Obi-Wan trudged back to the ship. He climbed through the hole and went to the rear cargo hold. He had to cut through the crunched door with his lightsaber. He remembered that they had loaded one swoop aboard. They had to leave the rest behind because Anakin needed to lighten the ship's load as much as possible.
The swoop was dented from slamming back and forth between the cargo hold's walls, but it still worked. Anakin had made sure of that before they left the outpost. Now he had transportation. Obi-Wan only hoped that Anakin was close enough to get to on a swoop. It was small, built for short distances, and it didn't hold much fuel.
He climbed aboard and took off. The tracking device led him over the high plateaus and desert lands surrounding the Tomo Craters. He looked down as he sped over the terrain, glad he wasn't on foot. The plateaus were high and steep, and trails led to dead ends and switchbacks. It would have taken days to traverse the distance. Obi-Wan stayed as close to the ground as he dared, trying to evade scanners and surveillance from above. The tracking device led him on as the sun slid lower in the sky.
The fuel read EMPTY and the engine began to sputter. By Obi-Wan's reckoning he was still at least twenty kilometers from Anakin. He had no choice. He had to land.
He pulled the swoop into a cave, entering the coordinates on his datapad. He might need it later, if he could find some fuel. He started to walk.
It was hard going. Obi-Wan hiked up and down steep slopes of thin rock shale that occasionally broke into dangerous rockslides. At last he stopped to rest when the source of the tracking device's transmission was in sight.
Obi-Wan studied the camp through his electrobinoculars.
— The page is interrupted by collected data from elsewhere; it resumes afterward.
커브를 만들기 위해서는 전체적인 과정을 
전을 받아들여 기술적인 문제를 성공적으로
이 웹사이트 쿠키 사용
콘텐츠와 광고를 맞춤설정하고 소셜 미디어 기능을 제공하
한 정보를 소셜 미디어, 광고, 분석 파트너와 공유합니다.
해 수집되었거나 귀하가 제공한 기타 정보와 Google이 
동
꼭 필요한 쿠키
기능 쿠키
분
The good news was that the perimeter security wasn't heavy, most likely because the camp relied on its inaccessibility.
He had reached the heart of the Tomo Craters. A careful survey of the ground made Obi-Wan conclude that camp security was correct not to worry about escaping prisoners. If Obi-Wan could manage to scramble up and down cliffs and hike through canyons without disturbing a nest of gundarks or getting attacked by various other horrifying creatures, he might make it to the outskirts of the camp. Then he would have to scale a sheer rock wall two hundred meters high. He would be vulnerable with every centimeter he traveled. It would be better to go in by air.
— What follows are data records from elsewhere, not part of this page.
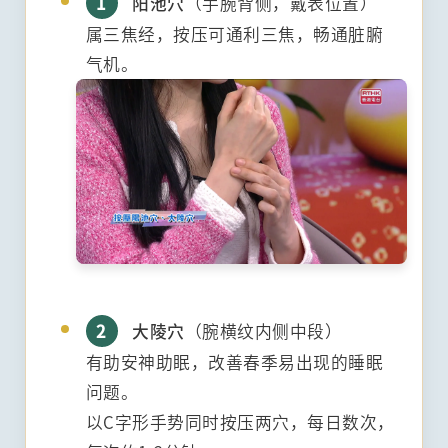
1
阳池穴
（手腕背侧，戴表位置）
属三焦经，按压可通利三焦，畅通脏腑
气机。
2
大陵穴
（腕横纹内侧中段）
有助安神助眠，改善春季易出现的睡眠
问题。
以C字形手势同时按压两穴，每日数次，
Of course, he didn't have a transport. That could be a problem.
He sat on a high peak, underneath an outcropping of rocks. He watched the camp operations for the rest of the waning evening. Transports flew in and out in a regular pattern, ferrying supplies and possibly carrying troops back and forth. Obi-Wan guessed that the camp must also be a base of some sort.
He could wait for a few days to see if his message had reached the Temple. But what if it hadn't?
Rescue was his first priority. He had to get that disk to Typha-Dor.
And if Anakin didn't have the disk, what would you do? If Shalini had given it to you, would you take it to Typha-Dor and abandon him?
The answer should have been easy. As a Jedi, his commitment was to the galaxy. He would have had to go to Typha-Dor without Anakin. Would he have attempted a rescue anyway, knowing that Anakin would be waiting for him? He was glad he didn't have to make that choice.
The flight pattern of the ships was always the same. They dipped low as they came in, then landed close to the edge of the plateau, where a short landing pad was surrounded by energy fencing.
Obi-Wan surveyed the area carefully. He thought back on the beginning of the mission, when he'd been brooding about how careful he had become, how much he now weighed risks and thought things through.
Well, he had thought things through, and he had decided that this plan was crazy. He could get pummeled by rocks. He could crash into a crater hundreds of meters below. He could be spotted and blasted into thin air.
All of these scenarios were likely. It was a risky plan. It bordered on stupid.
Which meant that perhaps he wasn't so careful after all.